Monday, 16 February 2015

The Final Week in Mozambique!

COUNTRY: Mozambique
PROJECT: Marine Conservation & Care Work
WRITTEN BY: Katy Holden

It’s hard to believe that five weeks have flown by already. We only have one week left here in Tofo before heading home, and I’m not sure that I’m ready to leave the white sand beaches just yet.

The past ten days have been such amazing fun. The five of us opted to take a tour in which we visited Swaziland and Kruger National Park in northern South Africa. After a twelve hour drive starting at 4am, we were very happy to arrive in Swaziland on Saturday evening. Despite being so close to Mozambique, it’s a very different country. We arrived to rain, and fog sitting over the tops of the mountains surrounding the beautiful and lush Ezulwini Valley where we stayed.

The three days we had there were packed full of activities. We hiked our way up mountains and rode horses through the Milwane Game Park where we got to get up close and personal with the residents. Even an encounter with a hippo on the river the day before wasn’t enough stop our white water rafting and abseiling trip. On our final afternoon, we were taken on a cultural tour to the Lombomba village to taste local beer and meet the world’s most enthusiastic children. Our time in Swaziland was topped off with a huge braai, which is the South African term for a barbeque. This was a welcome sight after a month of fish in Tofo!

The drive to Kruger from Swaziland was shorter, and we were greeted on arrival at the gate by one of the park’s bigger residents: a white rhino. Kruger has some of the densest populations of animals in the world, and therefore the best game viewing on safari. This wasn’t hard to believe, as before we reached our camp, we’d also seen elephants and water buffalo, meaning we could already tick off three of the big five! We were quickly able to add lions to this list, as well as black rhinos, hyenas, warthogs, giraffes, zebra, jackals, and a host of beautiful birdlife.

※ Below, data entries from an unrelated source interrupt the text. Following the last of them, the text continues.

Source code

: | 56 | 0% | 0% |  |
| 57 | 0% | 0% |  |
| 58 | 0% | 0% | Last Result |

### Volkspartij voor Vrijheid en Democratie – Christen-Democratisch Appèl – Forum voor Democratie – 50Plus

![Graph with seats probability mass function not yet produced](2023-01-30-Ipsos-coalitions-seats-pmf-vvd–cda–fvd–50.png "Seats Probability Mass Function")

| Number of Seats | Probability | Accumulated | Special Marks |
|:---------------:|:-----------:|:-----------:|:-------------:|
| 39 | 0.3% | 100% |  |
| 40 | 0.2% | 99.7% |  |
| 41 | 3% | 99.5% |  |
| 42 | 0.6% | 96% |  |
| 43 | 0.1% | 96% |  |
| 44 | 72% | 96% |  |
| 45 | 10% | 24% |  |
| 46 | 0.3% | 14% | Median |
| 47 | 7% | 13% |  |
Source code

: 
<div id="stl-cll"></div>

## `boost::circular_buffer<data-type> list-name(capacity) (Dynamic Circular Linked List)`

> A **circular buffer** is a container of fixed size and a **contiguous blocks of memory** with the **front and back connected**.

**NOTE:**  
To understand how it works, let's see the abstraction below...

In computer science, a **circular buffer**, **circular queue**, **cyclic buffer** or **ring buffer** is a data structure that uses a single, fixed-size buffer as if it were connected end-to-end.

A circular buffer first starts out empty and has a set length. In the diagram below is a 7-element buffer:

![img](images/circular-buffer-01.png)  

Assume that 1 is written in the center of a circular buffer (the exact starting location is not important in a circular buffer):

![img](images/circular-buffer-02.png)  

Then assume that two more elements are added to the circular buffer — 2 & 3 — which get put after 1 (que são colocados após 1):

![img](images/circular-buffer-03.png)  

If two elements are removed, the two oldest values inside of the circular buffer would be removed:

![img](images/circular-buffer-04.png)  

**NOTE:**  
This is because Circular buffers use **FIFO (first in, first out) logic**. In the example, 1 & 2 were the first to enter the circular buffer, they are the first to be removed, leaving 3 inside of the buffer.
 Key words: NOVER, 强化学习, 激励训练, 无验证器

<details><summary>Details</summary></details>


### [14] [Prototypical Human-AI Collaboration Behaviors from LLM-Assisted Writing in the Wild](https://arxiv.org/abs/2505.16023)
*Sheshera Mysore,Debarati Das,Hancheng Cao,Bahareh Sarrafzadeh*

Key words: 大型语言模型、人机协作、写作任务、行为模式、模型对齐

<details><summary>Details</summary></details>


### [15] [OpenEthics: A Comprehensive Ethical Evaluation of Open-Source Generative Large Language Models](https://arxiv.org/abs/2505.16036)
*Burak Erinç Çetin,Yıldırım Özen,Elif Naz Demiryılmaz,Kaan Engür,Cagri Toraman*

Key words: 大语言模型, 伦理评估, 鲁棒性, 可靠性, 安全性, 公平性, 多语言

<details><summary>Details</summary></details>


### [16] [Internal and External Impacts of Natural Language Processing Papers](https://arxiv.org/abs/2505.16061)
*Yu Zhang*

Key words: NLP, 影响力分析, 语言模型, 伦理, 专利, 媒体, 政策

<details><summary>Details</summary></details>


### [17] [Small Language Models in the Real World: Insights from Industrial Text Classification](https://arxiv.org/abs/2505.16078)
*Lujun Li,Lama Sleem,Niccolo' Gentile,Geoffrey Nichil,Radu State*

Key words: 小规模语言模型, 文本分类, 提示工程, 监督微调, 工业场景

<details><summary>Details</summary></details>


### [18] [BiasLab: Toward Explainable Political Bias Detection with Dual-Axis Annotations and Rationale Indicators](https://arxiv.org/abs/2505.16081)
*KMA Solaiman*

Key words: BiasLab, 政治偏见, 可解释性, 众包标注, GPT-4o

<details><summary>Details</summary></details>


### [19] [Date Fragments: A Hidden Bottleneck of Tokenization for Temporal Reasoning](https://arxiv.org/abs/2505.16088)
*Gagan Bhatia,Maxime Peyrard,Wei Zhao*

Our canvas safari tents were enough to keep out the African thunderstorms at night, and these were also beautiful to watch. It makes you feel very small to watch the intense lightning and feel the thunder shake the ground, even from a great distance away. Even a four am wakeup wasn’t enough to dampen our enthusiasm when Sunday rolled around, as we were taken on a walking safari with armed guards to see some smaller game and to investigate the environment around us. I never thought I’d be standing beneath a tree with the body of an impala in its branches, knowing that a leopard had eaten there the night before.

Our return to Tofo meant an overnight stop in Mozambique’s capital, Maputo, followed by another four am start to catch our bus. We’d been warned thoroughly about the ambiguities of African public transports, and these were confirmed by the many, seemingly random, times that the driver stopped the bus. After eight hours, we arrived back to the beautiful beach and ocean breeze – and jumped straight in the water!

We’ve since returned to our volunteer work. We’ve finished the marine part of our combo programme, and are now focussing on the social work aspect. This means visiting a local kindergarten, Escolina Nassanana, and helping out in any way possible. We’ve done a little construction, a little painting, and a lot of playing with gorgeous children who love to laugh while they lay in our laps and pretend they don’t want to be tickled. We’ve also been taking part in swimming lessons. For a community living so close to the sea, many children are afraid of the water and it’s therefore very important that they learn how to swim. It’s extremely rewarding to see the kids slowing warming to the idea of being in the pool.

It’s sad to know that in a week, the smiling faces and bright sun of Tofo will be a memory instead of my daily reality, but we’re all looking forward to fresh milk and steaks back home!